Кроме того, дядя пытается заботиться и обо мне, о маленьком мальчике, фактически ставшем в отсутствие отца полусиротой! Но как именно надлежит дяде-эмигранту заботиться об эмигранте-племяннике? Следует ли ему ежеутренне, часов в одиннадцать, брать меня за руку, уводить из царства аллергически кашляющей на красный цвет стряпухи и вести на прогулку в замечательный парк Тускана, водить по аллеям, тренируя мышцы моих младенческих ног, пока они не обретут крепость, потребную для длительных пеших походов, увенчиваемых тайным переходом государственной границы, для поддержания равновесия на шатких палубах уже отчаливших пароходов с беженцами или для спасительных прыжков в стиле кенгуру при возможном приближении победоносных немецких армий? Следует ли ему учить меня азам английского языка возле составленных из яблок пирамид на площади Пейячевича, чтобы я оказался достаточно вооружен в лингвистическом отношении на тот случай, если нам все-таки посчастливится ускользнуть к Капитану в Англию? Красное яблоко — «ред эппл», а желтое — «йеллоу эппл»! Или ему следует к полуденному выстрелу из крепостной пушки подводить меня поближе к башне, чтобы детские уши самым естественным образом попривыкли к истинно военному грохоту, встречи с которым мне все равно раньше или позже не избежать? Возможно, именно таковы и были практические обязанности эмигрантского эрзац-отца, однако опасаюсь, что он уже тогда скептически относился к возможности повлиять на наши судьбы как в политическом, так и в повседневном смысле, хотя, то и дело пересчитывая сэкономленные на дальнейшую дорогу деньги из сигарного ящичка, он вроде бы демонстрировал откровенный практицизм. Куда больше нравилось ему размышлять об отдаленном будущем, о времени, которое наступит после эмиграции и, соответственно, после войны, — иначе он не заставлял бы меня усесться на жесткое канапе в своей неуютной комнате с тем, чтобы потчевать мое уже практически созревшее для начальной школы «я» рассказами об истории и величии Австрийской империи, нагоняя на меня страшную скуку.

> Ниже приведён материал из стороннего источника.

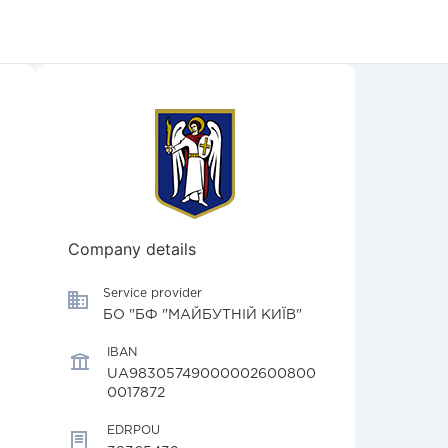
Company details
Service provider
БО "БФ "МАЙБУТНІЙ КИЇВ"
IBAN
UA98305749000002600800
0017872
EDRPOU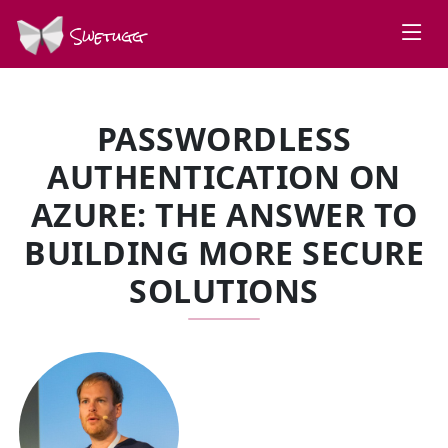
Swetugg
PASSWORDLESS
AUTHENTICATION ON
AZURE: THE ANSWER TO
BUILDING MORE SECURE
SOLUTIONS
SPEAKERS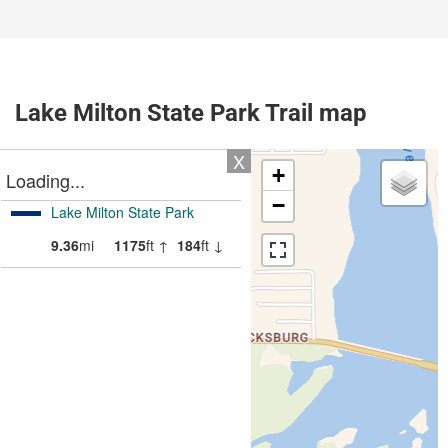
Lake Milton State Park Trail map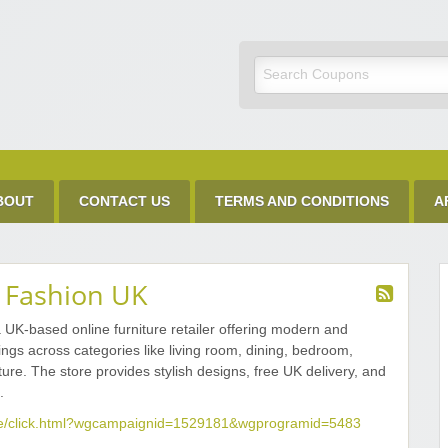
Discount Code
BOUT
CONTACT US
TERMS AND CONDITIONS
A
n Fashion UK
a UK-based online furniture retailer offering modern and
ngs across categories like living room, dining, bedroom,
iture. The store provides stylish designs, free UK delivery, and
.
.me/click.html?wgcampaignid=1529181&wgprogramid=5483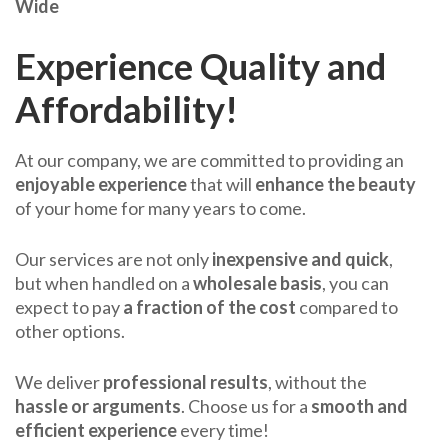
Wide
Experience Quality and
Affordability!
At our company, we are committed to providing an
enjoyable experience
that will
enhance the beauty
of your home for many years to come.
Our services are not only
inexpensive and quick
,
but when handled on a
wholesale basis
, you can
expect to pay
a fraction of the cost
compared to
other options.
We deliver
professional results
, without the
hassle or arguments
. Choose us for a
smooth and
efficient experience
every time!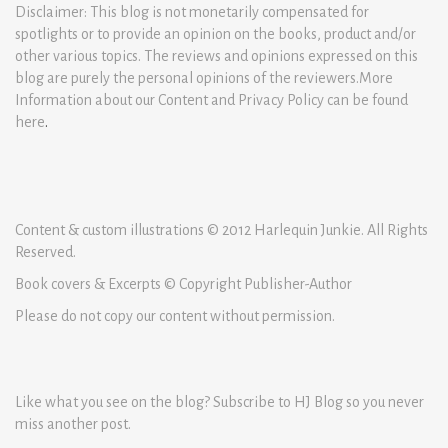
Disclaimer: This blog is not monetarily compensated for
spotlights or to provide an opinion on the books, product and/or
other various topics. The reviews and opinions expressed on this
blog are purely the personal opinions of the reviewers.More
Information about our Content and Privacy Policy can be found
here
.
Content & custom illustrations © 2012 Harlequin Junkie. All Rights
Reserved.
Book covers & Excerpts © Copyright Publisher-Author
Please do not copy our content without permission.
Like what you see on the blog? Subscribe to HJ Blog so you never
miss another post.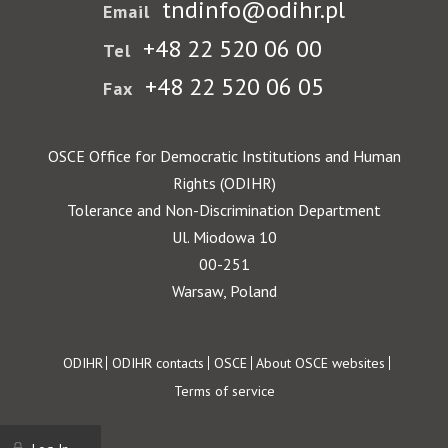
tndinfo@odihr.pl
Email
+48 22 520 06 00
Tel
+48 22 520 06 05
Fax
OSCE Office for Democratic Institutions and Human
Rights (ODIHR)
Tolerance and Non-Discrimination Department
Ul. Miodowa 10
00-251
Warsaw, Poland
Footer
ODIHR
ODIHR contacts
OSCE
About OSCE websites
Terms of service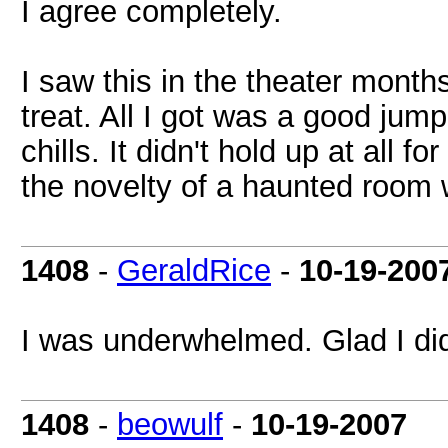
I agree completely.
I saw this in the theater month
treat. All I got was a good j
chills. It didn't hold up at all f
the novelty of a haunted room 
1408
-
GeraldRice
-
10-19-200
I was underwhelmed. Glad I didn
1408
-
beowulf
-
10-19-2007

— Добрая императрица Мария-Терезия, — начинает он, на австрийский лад заменяя твердое «д» мягким «т», — тобрая императрица Мария-Терезия правила великой Австрийской империей с чисто материнской нежностью, не зря же у нее самой было шестнадцать детей, а когда она в своей карете выезжала из Хофбурга, отправляясь в Шенбрунн, то всегда бросала пригоршню золотых стражникам у высоких ворот с парными обелисками… Отважный принц Евгений распорядился за ночь навести в Белграде, это недалеко отсюда, мост через Дунай. С первыми рассветными лучами он скомандовал своему австрийскому воинству: «Вперед!», скомандовал по-французски, потому что он всегда изъяснялся исключительно по-французски, и вот конница помчалась следом за полководцем по мосту, доски которого были влажны от перехлестывающих через край моста дунайских волн. Отважный принц Евгений обратил турок в бегство, а турки никак не хотели молиться святому кресту, они молились только полумесяцу. Заметь, кстати, что когда ты за завтраком надкусываешь свой кренделек, то надкусываешь ты на самом деле полумесяц, который еженощно пекут хлебопеки всей Австрии во славу великой победы принца Евгения…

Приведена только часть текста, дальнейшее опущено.